On the outside of the box is a reminder of what the real Ferrari 488 GTE can do: a top speed of 310km/h, and its twin-turbo V8 powers the endurance racer from 0-100km/h in 3.0 seconds. It also says it is for over 18s. An engineering degree is not required, but it would probably be helpful. This is, after all, part of Lego’s Technic series, meant for the most meticulous and dedicated builders. This model, item number 42125 and fully known as the Lego Technic Ferrari 488 GTE ‘AF Corse #51’ (RM799.90) is the first of the Technic series to be designed after a Ferrari.
Inside, sealed in numbered plastic bags, are the 1,677 pieces that will eventually become a detailed and surprisingly functional model of the namesake car, measuring 48cm long by 21cm wide and 13cm high. There is also an instruction book – ‘book,’ not ‘booklet’ – which is about the size and heft of an actual car manual. The introduction gives some context: the actual Ferrari 488 GTE was a 592bhp competition endurance racer that served from 2016 to 2019. At the end of its tenure, it had participated in 70 races, counting 26 victories, 18 pole positions, 70 podium finishes and four championships within that.

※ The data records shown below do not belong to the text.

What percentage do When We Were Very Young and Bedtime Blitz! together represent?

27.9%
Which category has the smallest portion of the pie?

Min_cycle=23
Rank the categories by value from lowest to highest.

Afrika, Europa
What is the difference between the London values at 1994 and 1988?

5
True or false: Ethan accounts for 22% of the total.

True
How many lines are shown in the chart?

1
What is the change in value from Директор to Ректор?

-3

The instructions themselves are wordless, a dissertation communicated through the language of Swedish flatpack furniture. They are unambiguous, but reward patience and careful study – spotting a mistake late means a demoralising and time-consuming bout of backtracking.
The knowledgeable will be able to recognise the real-world components they are about to put together, albeit in simplified plastic miniature representations. But go in blindly and there is still a satisfying, unthinking fun in simply following directions. Before you know it, you have assembled a differential and connected it to the rear drive axles and multi-link suspension around it (complete with shock absorbers and coils) and you have fit eight adorable, yellow-topped pistons to a crankshaft and have dropped them into their housings. And those pistons do indeed churn up and down as they power the rear drive axles through the differential, little plastic gears working in facsimile of the real thing.

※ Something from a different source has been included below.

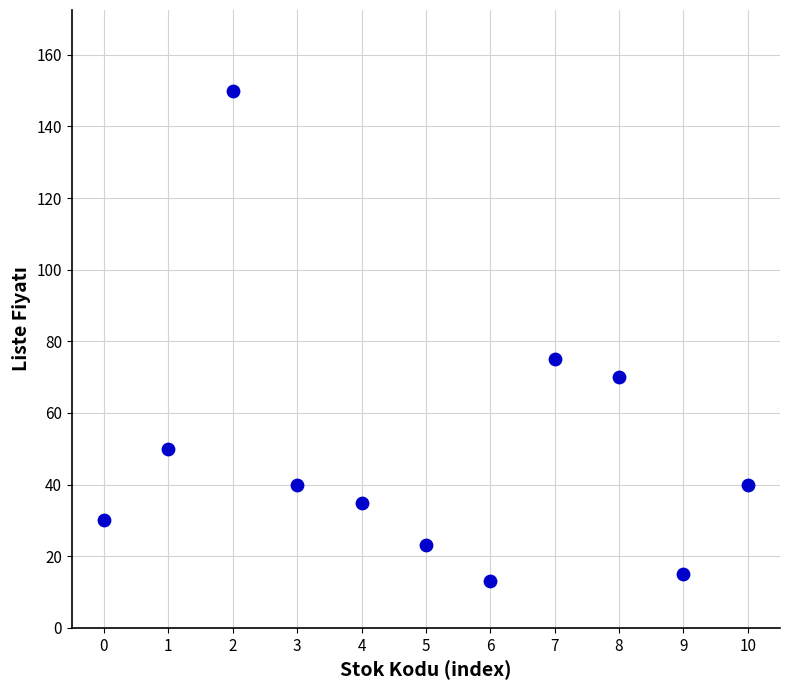

What is the range of Y values (max minus min)?

137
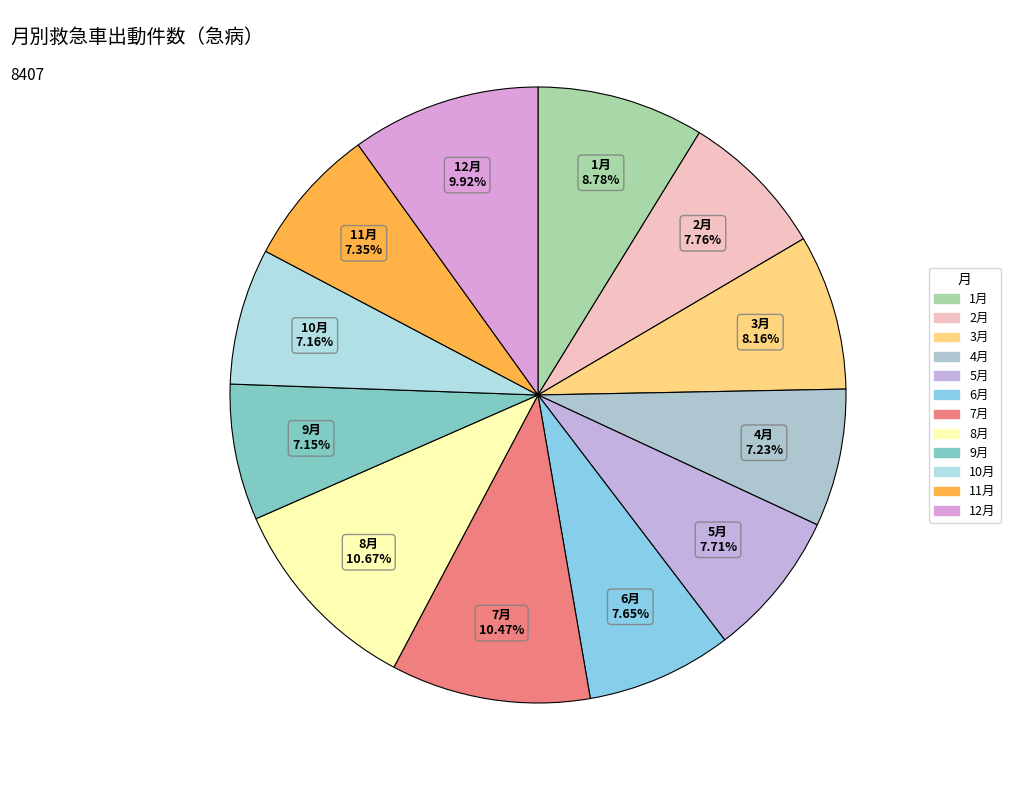

To the nearest percent, what percentage of the pie is 1月?

9%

It is not quite a fully functioning model of a car, but there is a plenty to play around with. It is impossible not to admire and marvel at your work, testing the double wishbone suspension at the front, or twisting the the steering wheel and watching the rack and pinion system transfer that motion to the front wheels. Technic may not be for children, but there is a childlike joy to playing with such things – and you might even learn a thing or two.

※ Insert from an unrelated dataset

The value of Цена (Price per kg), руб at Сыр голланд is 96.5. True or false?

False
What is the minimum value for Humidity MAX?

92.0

It is almost a shame when it comes time to install the bodywork, as it conceals the mechanics that were laid bare up to now. But it is starting to look like a Ferrari. It may be blocky and segmented, but there is no mistaking the graceful curve of the bonnet, the snub nose, or the vivacious flare of the wheel arches.
The victory lap involves stickers. There are 57 of them, and when you are done the car will – like the real thing – be plastered with sponsor logos, accurate to the #51 Ferrari 488 GTE that took part in the 2018-2019 World Endurance Championships. The shortest races of that season were six hours long and assembling this Lego Technic model will likely take you a good bit longer than that. But the time it takes is part of the fun.